文太たちはノナマーレのエスパーに選ばれ、また「ノン・アマーレ」つまり、人を愛してはいけないという規則を文太たちに従わせようとするが、その理由は、文太たちは、失敗して死んでも仕方がない状態にあり、それは兆からすると、死んでもいい命、つまり誰かを愛する資格もない人だと捉えていたのだ。
愛する人を含む1万人の奪われたはずの命を救い、1000万人の助かったはずの命を奪う、そのために歴史を改変することは、「トロッコ問題」などにもつながるものである。また、経営者や権力者、能力者が、必要な命と、いらない命を選択することは、命の優先順位をつけるという恐ろしいことでもある。それが「愛」の名のもとに行われるとしたら……。
実は、さきほども書いた拙著『あらがうドラマ』では、『アンメット ある脳外科医の日記』(2024年)や『MIU404』などを例に挙げ、人を救える/救えないの分岐点や、すべてを救うことはできないのかというジレンマを書いたドラマが近年増えているということを書いている。本には書いていないが、『新宿野戦病院』にも同じテーマがあった。その背景には、新型コロナのまん延により命を落とした人々への目線も関係があっただろう。
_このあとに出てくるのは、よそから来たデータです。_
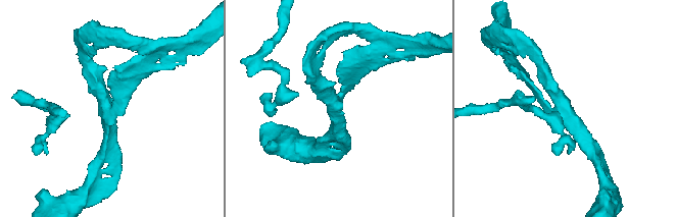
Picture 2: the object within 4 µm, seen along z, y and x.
Check: em planes (borders) at (335, 113) of picture 2. Need the tissue.

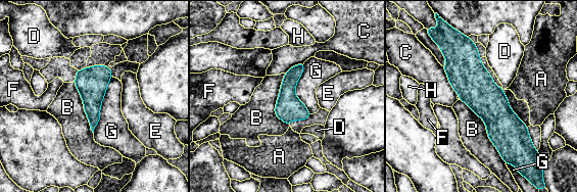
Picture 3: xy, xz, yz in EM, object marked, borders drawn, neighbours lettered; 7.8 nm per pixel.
Keep. A, B, C, D, E, F, G and H are other cells; continuous, no second neuron.

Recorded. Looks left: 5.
Check: 3d 4 µm at (208, 138) of picture 1. Long arm stops here.

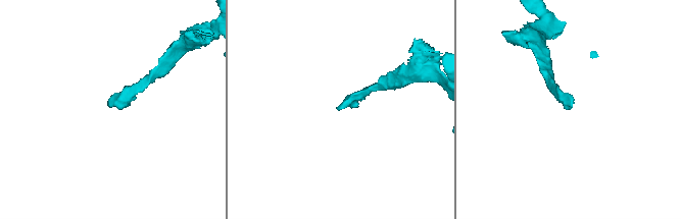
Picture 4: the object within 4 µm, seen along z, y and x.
Check: em xz step 8 (borders) at (339, 110) of picture 4.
そしてもう一つ。野木亜紀子と大泉洋のコンビで映画『アイアムアヒーロー』(2015年)がある。この作品では、大泉演じる主人公のヒロイズムについて書いていたのだが、彼が世界を救って充足感を感じながらも、ヒロイズムに溺れない結末が個人的には好きだった。『ちょっとだけエスパー』の文太やほかのエスパーたちも、兆によってヒロイズムを刺激され、人を救う任務に奔走しているが、彼らはどんな境地に至るのか。
12月16日に放送される最終話では、そのようなテーマがどのように結実するのかや、『MIU404』や『ラストマイル』を経ての、「分岐点」や「ジャンクション」に関しての、ひとつの答えが描かれているのではないだろうか。